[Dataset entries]

◇ ◇ ◇ ◇ ◇ ◇ ◇

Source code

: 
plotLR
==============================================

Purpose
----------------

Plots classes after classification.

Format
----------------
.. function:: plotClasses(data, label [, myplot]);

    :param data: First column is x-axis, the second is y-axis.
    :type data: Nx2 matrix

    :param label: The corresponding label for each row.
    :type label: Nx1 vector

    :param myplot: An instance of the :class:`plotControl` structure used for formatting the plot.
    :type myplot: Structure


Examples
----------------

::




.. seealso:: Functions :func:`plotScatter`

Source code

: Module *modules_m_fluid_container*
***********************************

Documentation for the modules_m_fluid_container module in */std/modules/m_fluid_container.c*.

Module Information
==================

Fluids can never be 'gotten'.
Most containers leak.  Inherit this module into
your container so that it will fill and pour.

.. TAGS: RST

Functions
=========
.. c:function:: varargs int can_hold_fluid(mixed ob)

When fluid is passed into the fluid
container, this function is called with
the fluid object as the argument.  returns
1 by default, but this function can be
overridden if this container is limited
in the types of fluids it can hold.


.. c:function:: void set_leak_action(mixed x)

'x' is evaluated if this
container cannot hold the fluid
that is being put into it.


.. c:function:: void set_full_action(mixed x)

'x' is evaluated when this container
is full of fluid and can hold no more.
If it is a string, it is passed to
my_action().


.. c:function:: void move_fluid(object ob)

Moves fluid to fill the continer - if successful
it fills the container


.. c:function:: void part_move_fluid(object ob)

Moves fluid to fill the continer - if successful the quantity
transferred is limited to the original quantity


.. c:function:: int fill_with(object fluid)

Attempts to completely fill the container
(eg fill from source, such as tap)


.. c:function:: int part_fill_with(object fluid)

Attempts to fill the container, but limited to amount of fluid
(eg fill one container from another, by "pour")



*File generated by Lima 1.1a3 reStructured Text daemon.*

◇ ◇ ◇ ◇ ◇ ◇ ◇

* _TASK TO CARRY OUT_: The full data, repeated exactly, is the only acceptable output.

* _ANSWER SECTION_:
Source code

: 
plotLR
==============================================

Purpose
----------------

Plots classes after classification.

Format
----------------
.. function:: plotClasses(data, label [, myplot]);

    :param data: First column is x-axis, the second is y-axis.
    :type data: Nx2 matrix

    :param label: The corresponding label for each row.
    :type label: Nx1 vector

    :param myplot: An instance of the :class:`plotControl` structure used for formatting the plot.
    :type myplot: Structure


Examples
----------------

::




.. seealso:: Functions :func:`plotScatter`

Source code

: Module *modules_m_fluid_container*
***********************************

Documentation for the modules_m_fluid_container module in */std/modules/m_fluid_container.c*.

Module Information
==================

Fluids can never be 'gotten'.
Most containers leak.  Inherit this module into
your container so that it will fill and pour.

.. TAGS: RST

Functions
=========
.. c:function:: varargs int can_hold_fluid(mixed ob)

When fluid is passed into the fluid
container, this function is called with
the fluid object as the argument.  returns
1 by default, but this function can be
overridden if this container is limited
in the types of fluids it can hold.


.. c:function:: void set_leak_action(mixed x)

'x' is evaluated if this
container cannot hold the fluid
that is being put into it.


.. c:function:: void set_full_action(mixed x)

'x' is evaluated when this container
is full of fluid and can hold no more.
If it is a string, it is passed to
my_action().


.. c:function:: void move_fluid(object ob)

Moves fluid to fill the continer - if successful
it fills the container


.. c:function:: void part_move_fluid(object ob)

Moves fluid to fill the continer - if successful the quantity
transferred is limited to the original quantity


.. c:function:: int fill_with(object fluid)

Attempts to completely fill the container
(eg fill from source, such as tap)


.. c:function:: int part_fill_with(object fluid)

Attempts to fill the container, but limited to amount of fluid
(eg fill one container from another, by "pour")



*File generated by Lima 1.1a3 reStructured Text daemon.*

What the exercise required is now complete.